Where does the word "выполнения" appear in the entries below? Copy each line that holds it.
The input START
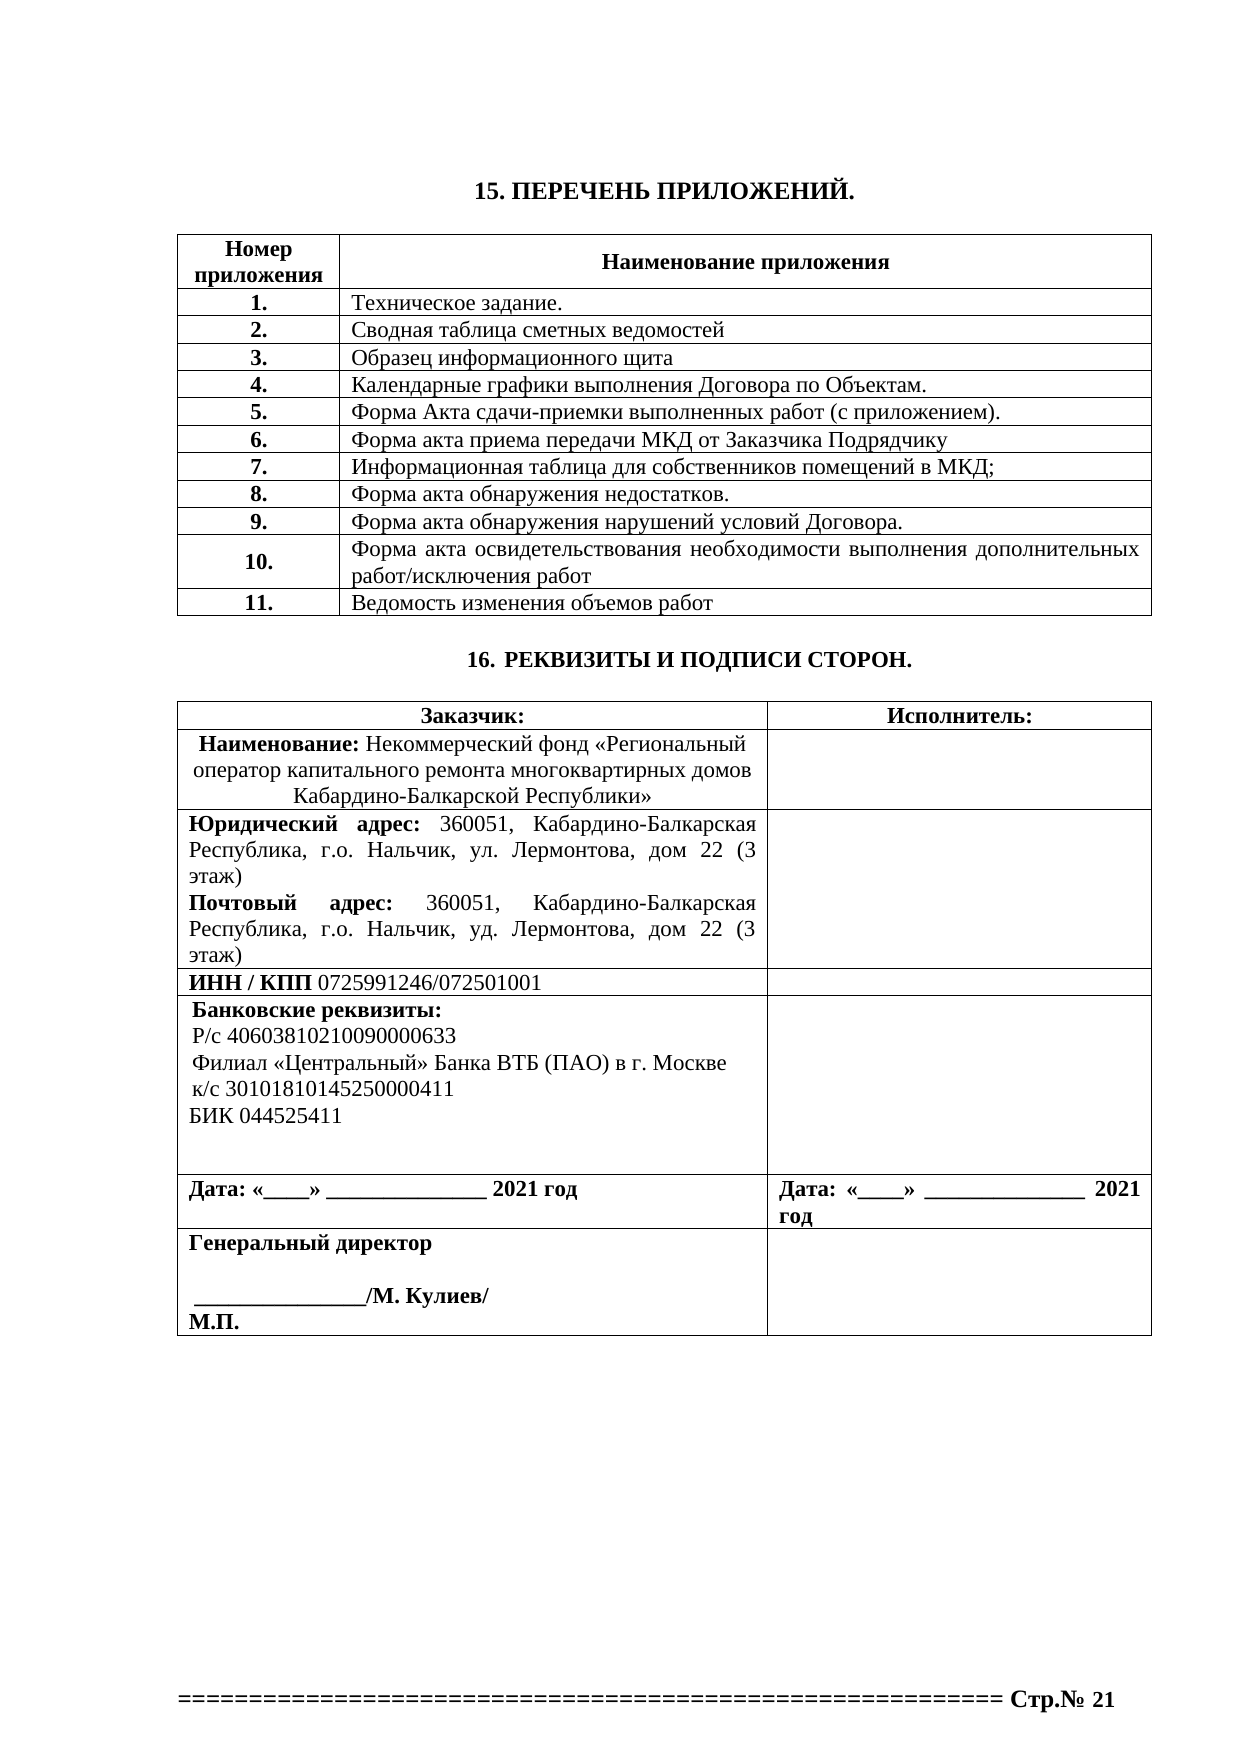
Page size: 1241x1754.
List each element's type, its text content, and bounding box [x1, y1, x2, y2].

table_cell Форма Акта сдачи-приемки выполненных работ (с приложением). [340, 398, 1151, 425]
table_cell 9. [178, 508, 339, 534]
table_cell Календарные графики выполнения Договора по Объектам. [340, 371, 1151, 397]
table_cell Форма акта обнаружения недостатков. [340, 481, 1151, 507]
table_cell [768, 996, 1151, 1174]
table_cell Ведомость изменения объемов работ [340, 589, 1151, 615]
table_header Наименование приложения [340, 235, 1151, 288]
table_cell Банковские реквизиты: Р/с 40603810210090000633 Филиал «Центральный» Банка ВТБ (ПАО) в г. Москве к/с 30101810145250000411 БИК 044525411 [178, 996, 767, 1174]
table_cell Сводная таблица сметных ведомостей [340, 316, 1151, 342]
list РЕКВИЗИТЫ И ПОДПИСИ СТОРОН. [227, 646, 1152, 672]
table_cell [768, 810, 1151, 968]
table_cell [768, 730, 1151, 809]
table_cell Форма акта приема передачи МКД от Заказчика Подрядчику [340, 426, 1151, 452]
table_header Номер приложения [178, 235, 339, 288]
table_cell Форма акта освидетельствования необходимости выполнения дополнительных работ/исключения работ [340, 535, 1151, 588]
table_cell 3. [178, 344, 339, 370]
table_cell 6. [178, 426, 339, 452]
table_cell Техническое задание. [340, 289, 1151, 315]
table_cell Наименование: Некоммерческий фонд «Региональный оператор капитального ремонта многоквартирных домов Кабардино-Балкарской Республики» [178, 730, 767, 809]
table_cell Дата: «____» ______________ 2021 год [768, 1175, 1151, 1228]
table_cell Генеральный директор _______________/М. Кулиев/ М.П. [178, 1229, 767, 1334]
table_cell 4. [178, 371, 339, 397]
table_cell 5. [178, 398, 339, 425]
table_cell Форма акта обнаружения нарушений условий Договора. [340, 508, 1151, 534]
table_cell 8. [178, 481, 339, 507]
table_cell Образец информационного щита [340, 344, 1151, 370]
table_header Заказчик: [178, 702, 767, 728]
text 15. ПЕРЕЧЕНЬ ПРИЛОЖЕНИЙ. [177, 176, 1152, 205]
table_cell Дата: «____» ______________ 2021 год [178, 1175, 767, 1228]
table_cell Юридический адрес: 360051, Кабардино-Балкарская Республика, г.о. Нальчик, ул. Лермонтова, дом 22 (3 этаж) Почтовый адрес: 360051, Кабардино-Балкарская Республика, г.о. Нальчик, уд. Лермонтова, дом 22 (3 этаж) [178, 810, 767, 968]
table_cell [768, 1229, 1151, 1334]
table_cell 1. [178, 289, 339, 315]
table_cell [768, 969, 1151, 995]
table_cell 7. [178, 453, 339, 479]
table_header Исполнитель: [768, 702, 1151, 728]
table_cell 11. [178, 589, 339, 615]
table_cell Информационная таблица для собственников помещений в МКД; [340, 453, 1151, 479]
table_cell 2. [178, 316, 339, 342]
table_cell ИНН / КПП 0725991246/072501001 [178, 969, 767, 995]
table_cell 10. [178, 535, 339, 588]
The input END
> [Exercise solution]:
table_cell Календарные графики выполнения Договора по Объектам. [340, 371, 1151, 397]
table_cell Форма акта освидетельствования необходимости выполнения дополнительных работ/исключения работ [340, 535, 1151, 588]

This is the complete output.